* begin Text provided *
Balancing Business and Marriage

00:19:54
Speaker
I didn't, if I wouldn't have it said yes, I wouldn't have had the disaster to have as a memory bank to be like, remember that time? Like even bad things can be actually hilarious later. Yeah. Hilarious. Right. If you have the right attitude. Right. Exactly. So, okay. So let me ask you this because let's just talk a little bit about growl. Like both of you guys are married and you guys are, are,
00:20:13
Speaker
like running this thing together tell me how that has shaped you guys's marriage you guys relationship your business like how i'm sure our listeners are hearing like how you guys are the ying and the yang like you both are very um great at complimenting each other so help me understand like as being married how is it running a company together
00:20:37
Speaker
I can start. Go ahead. Go go ahead. yes Go ahead. No, go. You know, it's been an evolution like everything. I think, you know, we've we've had to learn how to work together. And I think especially actually, I think.
* end Text provided *
• [Task A]:
In the transcript, what does the speaker say even bad things can become later with the right attitude?
• [Task B]:
Translate this sentence from the transcript into Spanish: "You know, it's been an evolution like everything."
The data that comes next has no connection to the transcript.
* begin Data records *
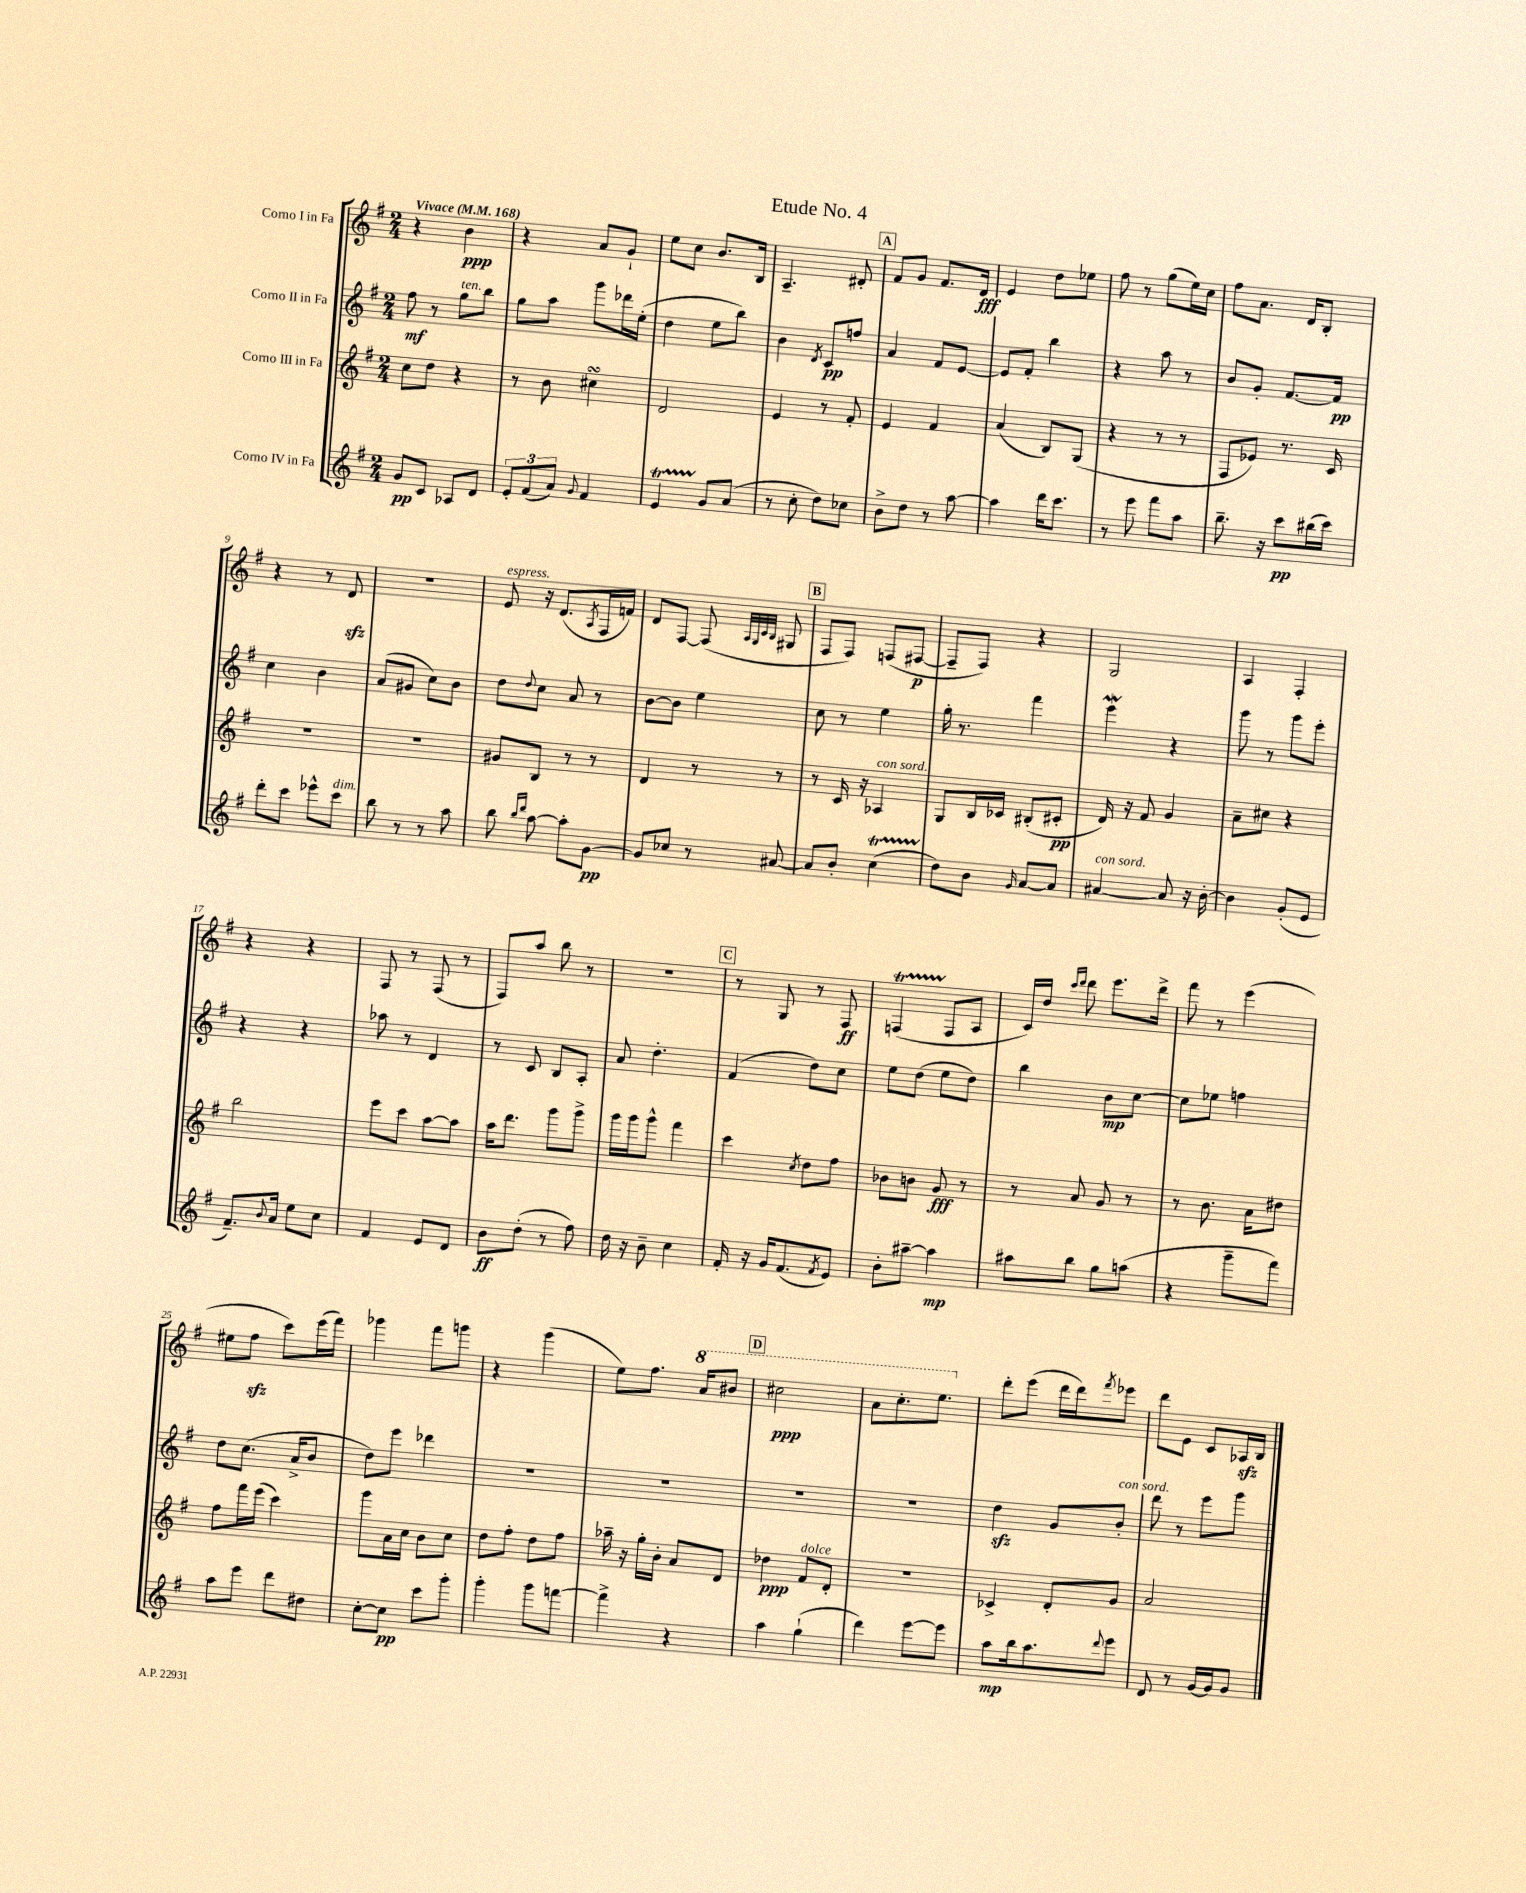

**kern	**dynam	**kern	**dynam	**kern	**dynam	**kern	**dynam
*part4	*part4	*part3	*part3	*part2	*part2	*part1	*part1
*staff4	*staff4	*staff3	*staff3	*staff2	*staff2	*staff1	*staff1
*I"Corno IV in Fa	*	*I"Corno III in Fa	*	*I"Corno II in Fa	*	*I"Corno I in Fa	*
*clefG2	*	*clefG2	*	*clefG2	*	*clefG2	*
*k[f#]	*	*k[f#]	*	*k[f#]	*	*k[f#]	*
*M2/4	*	*M2/4	*	*M2/4	*	*M2/4	*
*MM168	*	*MM168	*	*MM168	*	*MM168	*
=1	=1	=1	=1	=1	=1	=1	=1
!	!	!	!	!	!	!LO:TX:a:B:t=Vivace	!
8g/L	pp	8cc\L	.	8ff#\	mf	4r	.
8c/J	.	8dd\J	.	8r	.	.	.
!	!	!	!	!LO:TX:a:i:t=ten.	!	!	!
8A-X/L	.	4r	.	8gg\L	.	4b\	ppp
8d/J	.	.	.	8bb\J	.	.	.
=2	=2	=2	=2	=2	=2	=2	=2
12e'/L	.	8r	.	8gg\L	.	4r	.
(12f#/	.	.	.	.	.	.	.
.	.	8b\	.	8aa\J	.	.	.
12a/J)	.	.	.	.	.	.	.
8qqg/	.	.	.	.	.	.	.
4f#/	.	4cc#XsSsS\	.	8ggg\L	.	8a/L	.
.	.	.	.	16ddd-X\L	.	8g`/J	.
.	.	.	.	(16ee'\JJ	.	.	.
=3	=3	=3	=3	=3	=3	=3	=3
4eT/	.	2d/	.	4dd\	.	8ee\L	.
.	.	.	.	.	.	8cc\J	.
8g/L	.	.	.	8ee\L	.	8.b/L	.
(8a/J	.	.	.	8bb\J)	.	.	.
.	.	.	.	.	.	16B/Jk	.
=4	=4	=4	=4	=4	=4	=4	=4
8r	.	4e/	.	4b\	.	4.A~/	.
8cc'\	.	.	.	.	.	.	.
.	.	.	.	8qd/	.	.	.
8dd\L)	.	8r	.	8c/L	pp	.	.
8cc-X\J	.	8f#'/	.	8ffn/J	.	8d#X'/	.
!!LO:REH:place=s1:t=A
=5	=5	=5	=5	=5	=5	=5	=5
8b^\L	.	4e/	.	4a/	.	8f#/L	.
8dd\J	.	.	.	.	.	8g/J	.
8r	.	4f#/	.	8f#/L	.	8.f#/L	.
[8aa\	.	.	.	[8e/J	.	.	.
.	.	.	.	.	.	16d/Jk	fff
=6	=6	=6	=6	=6	=6	=6	=6
4aa\]	.	(4a/	.	8e/L]	.	4e/	.
.	.	.	.	8f#'/J	.	.	.
16ddd\KL	.	8B/L)	.	4bb\	.	8dd\L	.
8.ccc\J	.	.	.	.	.	.	.
.	.	(8G/J	.	.	.	8ee-X\J	.
=7	=7	=7	=7	=7	=7	=7	=7
8r	.	4r	.	4r	.	8ff#\	.
8eee\	.	.	.	.	.	8r	.
8fff#\L	.	8r	.	8aa\	.	(8gg\L	.
8aa\J	.	8r	.	8r	.	16ee\L)	.
.	.	.	.	.	.	16cc\JJ	.
=8	=8	=8	=8	=8	=8	=8	=8
8.bb~\	.	8F#/L	.	8b/L	.	8ff#\L	.
.	.	8e-X/J)	.	8g'/J	.	8.a\J	.
16r	.	.	.	.	.	.	.
8ccc\L	pp	8.r	.	[8.f#/L	.	.	.
.	.	.	.	.	.	16d/KL	.
(16bb#X\L	.	.	.	.	.	8B'/J	.
16ccc\JJ)	.	16c/	.	16f#/Jk]	pp	.	.
!!LO:LB:g=z
=9	=9	=9	=9	=9	=9	=9	=9
8ddd'\L	.	2r	.	4cc\	.	4r	.
8ccc\J	.	.	.	.	.	.	.
8eee-X^^\L	.	.	.	4b\	.	8r	.
!LO:TX:a:i:t=dim.	!	!	!	!	!	!	!
8ccc\J	.	.	.	.	.	8dzz/	.
=10	=10	=10	=10	=10	=10	=10	=10
8bb\	.	2r	.	(8a/L	.	2r	.
8r	.	.	.	8g#X/J	.	.	.
8r	.	.	.	8cc\L)	.	.	.
8aa\	.	.	.	8b\J	.	.	.
=11	=11	=11	=11	=11	=11	=11	=11
!	!	!	!	!	!	!LO:TX:a:i:t=espress.	!
8bb\	.	8g#X/L	.	8dd\L	.	8e/	.
16qqbb/LL	.	.	.	.	.	.	.
16qqddd/JJ	.	.	.	8qqdd/	.	.	.
[8aa\	.	8B/J	.	8cc\J	.	16r	.
.	.	.	.	.	.	(8.d/L	.
8aa'\L]	.	8r	.	8a/	.	.	.
.	.	.	.	.	.	8qA/	.
[8g\J	pp	8r	.	8r	.	16F#/L	.
.	.	.	.	.	.	16fn/JJ)	.
=12	=12	=12	=12	=12	=12	=12	=12
8g/L]	.	4d/	.	[8b\L	.	8d/L	.
8cc-X/J	.	.	.	8b\J]	.	[8F#/J	.
8r	.	8r	.	4ee\	.	(8F#/]	.
.	.	.	.	.	.	32qqA/LLL	.
.	.	.	.	.	.	32qqG/	.
.	.	.	.	.	.	32qqc/	.
.	.	.	.	.	.	32qqB/JJJ	.
[8a#X/	.	8r	.	.	.	8G#X/	.
!!LO:REH:place=s1:t=B
=13	=13	=13	=13	=13	=13	=13	=13
8a#/L]	.	8r	.	8cc\	.	8F#/L	.
8b'/J	.	16c/	.	8r	.	8F#/J)	.
.	.	16r	.	.	.	.	.
!	!	!LO:TX:a:i:t=con sord.	!	!	!	!	!
(4ccT\	.	4A-X/	.	4ee\	.	(8Fn/L	.
.	.	.	.	.	.	[8F#X/J	p
=14	=14	=14	=14	=14	=14	=14	=14
8dd\L)	.	8G/L	.	16gg'\	.	8F#~/L]	.
.	.	.	.	8.r	.	.	.
8b\J	.	16B/L	.	.	.	8F#/J)	.
.	.	16c-X/JJ	.	.	.	.	.
16qqg/	.	.	.	.	.	.	.
[8a/L	.	(8B#X'/L	.	4fff#\	.	4r	.
8a/J]	.	8c#X'/J	pp	.	.	.	.
=15	=15	=15	=15	=15	=15	=15	=15
!LO:TX:a:i:t=con sord.	!	!	!	!	!	!	!
[4a#X/	.	16d/)	.	4eeeW\	.	2G/	.
.	.	16r	.	.	.	.	.
.	.	8f#/	.	.	.	.	.
8a#/]	.	4g/	.	4r	.	.	.
16r	.	.	.	.	.	.	.
[16b'\	.	.	.	.	.	.	.
=16	=16	=16	=16	=16	=16	=16	=16
4b\]	.	8a~\L	.	8ggg\	.	4A/	.
.	.	8cc#X\J	.	8r	.	.	.
(8g'/L	.	4r	.	8ggg\L	.	4F#'/	.
8e/J	.	.	.	8eee'\J	.	.	.
!!LO:LB:g=z
=17	=17	=17	=17	=17	=17	=17	=17
8.f#~/L)	.	2bb\	.	4r	.	4r	.
8qqb/	.	.	.	.	.	.	.
16a/Jk	.	.	.	.	.	.	.
8ee\L	.	.	.	4r	.	4r	.
8cc\J	.	.	.	.	.	.	.
=18	=18	=18	=18	=18	=18	=18	=18
4f#/	.	8eee\L	.	8aa-X\	.	8F#/	.
.	.	8ccc\J	.	8r	.	8r	.
8e/L	.	[8aa\L	.	4d/	.	(8F#/	.
8d/J	.	8aa\J]	.	.	.	8r	.
=19	=19	=19	=19	=19	=19	=19	=19
8b\L	ff	16aa\KL	.	8r	.	8F#/L)	.
.	.	8.ddd\J	.	.	.	.	.
(8dd'\J	.	.	.	8c/	.	8aa/J	.
8r	.	8ggg\L	.	8B/L	.	8bb\	.
8ff#\)	.	8ggg^\J	.	8A'/J	.	8r	.
=20	=20	=20	=20	=20	=20	=20	=20
16dd\	.	16ggg\LL	.	8a/	.	2r	.
16r	.	16ggg\J	.	.	.	.	.
8b~\	.	8ggg^^\J	.	4.dd'\	.	.	.
4cc\	.	4fff#\	.	.	.	.	.
!!LO:REH:place=s1:t=C
=21	=21	=21	=21	=21	=21	=21	=21
16f#'/	.	4ccc\	.	(4f#/	.	8r	.
16r	.	.	.	.	.	.	.
16g/KL	.	.	.	.	.	8G/	.
(8.f#/	.	.	.	.	.	.	.
.	.	8qcc/	.	.	.	.	.
.	.	8dd\L	.	8dd\L)	.	8r	.
8qf#/	.	.	.	.	.	.	.
8e/J)	.	8ff#\J	.	8cc\J	.	8F#/	ff
=22	=22	=22	=22	=22	=22	=22	=22
8b'\L	.	8b-X\L	.	8ee\L	.	(4FnT/	.
[8aa#X~\J	.	8bn\J	.	(8dd\J	.	.	.
4aa#\]	mp	8g/	fff	8ee\L	.	8F/L	.
.	.	8r	.	8dd\J)	.	8A/J	.
=23	=23	=23	=23	=23	=23	=23	=23
8aa#X\L	.	8r	.	4bb\	.	16c/LL)	.
.	.	.	.	.	.	16dd/JJ	.
.	.	.	.	.	.	16qqccc/LL	.
.	.	.	.	.	.	16qqddd/JJ	.
8bb\J	.	8a/	.	.	.	8ddd\	.
8gg\L	.	8g/	.	8b\L	mp	8.eee\L	.
(8aan\J	.	8r	.	[8cc\J	.	.	.
.	.	.	.	.	.	16ddd^\Jk	.
=24	=24	=24	=24	=24	=24	=24	=24
4r	.	8r	.	8cc\L]	.	8fff#\	.
.	.	8.b\	.	8ee-X\J	.	8r	.
8ggg~\L	.	.	.	4ffn\	.	(4eee\	.
.	.	16a\KL	.	.	.	.	.
8fff#\J)	.	8dd#X\J	.	.	.	.	.
!!LO:LB:g=z
=25	=25	=25	=25	=25	=25	=25	=25
8aa\L	.	8ff#\L	.	8dd\L	.	8ee#X\L	.
8eee\J	.	16fff#\L	.	(8.cc\J	.	8ff#zz\J	.
.	.	(16eee\JJ	.	.	.	.	.
8ddd\L	.	4ccc\)	.	.	.	8ccc\L)	.
.	.	.	.	16a^/KL	.	.	.
8dd#X\J	.	.	.	8b/J	.	(16eee\L	.
.	.	.	.	.	.	16fff#\JJ)	.
=26	=26	=26	=26	=26	=26	=26	=26
[8cc'\L	.	8ggg\L	.	8dd\L)	.	4ggg-X\	.
8cc\J]	pp	16a\L	.	8eee\J	.	.	.
.	.	16cc\JJ	.	.	.	.	.
8ccc\L	.	8b\L	.	4ddd-X\	.	8fff#\L	.
8ggg'\J	.	8cc\J	.	.	.	8gggn\J	.
=27	=27	=27	=27	=27	=27	=27	=27
4ggg'\	.	8dd\L	.	2r	.	4r	.
.	.	8ff#'\J	.	.	.	.	.
8ggg\L	.	8dd\L	.	.	.	(4ggg\	.
[8fffn\J	.	8ff#\J	.	.	.	.	.
=28	=28	=28	=28	=28	=28	=28	=28
4fff^\]	.	16aa-X~\	.	2r	.	8ee\L)	.
.	.	16r	.	.	.	.	.
.	.	16gg'\LL	.	.	.	8.ff#\J	.
.	.	16b'\JJ	.	.	.	.	.
4r	.	8a/L	.	.	.	.	.
*	*	*	*	*	*	*8va	*
.	.	.	.	.	.	16aa/KL	.
.	.	8d/J	.	.	.	8bb#X/J	.
!!LO:REH:place=s1:t=D
=29	=29	=29	=29	=29	=29	=29	=29
4aa\	.	4dd-X\	ppp	2r	.	2ccc#X\	ppp
!	!	!LO:TX:a:i:t=dolce	!	!	!	!	!
(4gg`\	.	8f#/L	.	.	.	.	.
.	.	8d'/J	.	.	.	.	.
=30	=30	=30	=30	=30	=30	=30	=30
4ddd\)	.	2r	.	2r	.	8aa\L	.
.	.	.	.	.	.	8.ccc'\	.
[8eee\L	.	.	.	.	.	.	.
.	.	.	.	.	.	8.eee\J	.
8eee\J]	.	.	.	.	.	.	.
=31	=31	=31	=31	=31	=31	=31	=31
*	*	*	*	*	*	*X8va	*
8aa\L	mp	4c-X^/	.	4ddzz\	.	8ddd'\L	.
16bb\k	.	.	.	.	.	(8eee\J	.
8.aa\	.	.	.	.	.	.	.
.	.	8d'/L	.	8g/L	.	16ddd\LL	.
.	.	.	.	.	.	16ddd\J)	.
8qqddd/	.	.	.	.	.	8qfff#/	.
!	!	!	!	!LO:TX:a:i:t=con sord.	!	!	!
8eee\J	.	8g/J	.	8b'/J	.	8eee-X\J	.
=32	=32	=32	=32	=32	=32	=32	=32
8d/	.	2a/	.	8ddd\	.	8ddd\L	.
8r	.	.	.	8r	.	8e\J	.
[16g/LL	.	.	.	8eee\L	.	8c/L	.
16g/J]	.	.	.	.	.	.	.
8g/J	.	.	.	8ggg\J	.	16A-Xzz/L	.
.	.	.	.	.	.	16B/JJ	.
==	==	==	==	==	==	==	==
*-	*-	*-	*-	*-	*-	*-	*-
* end Data records *
• [Response A]:
Hilarious.

• [Response B]:
Sabes, ha sido una evolución, como todo.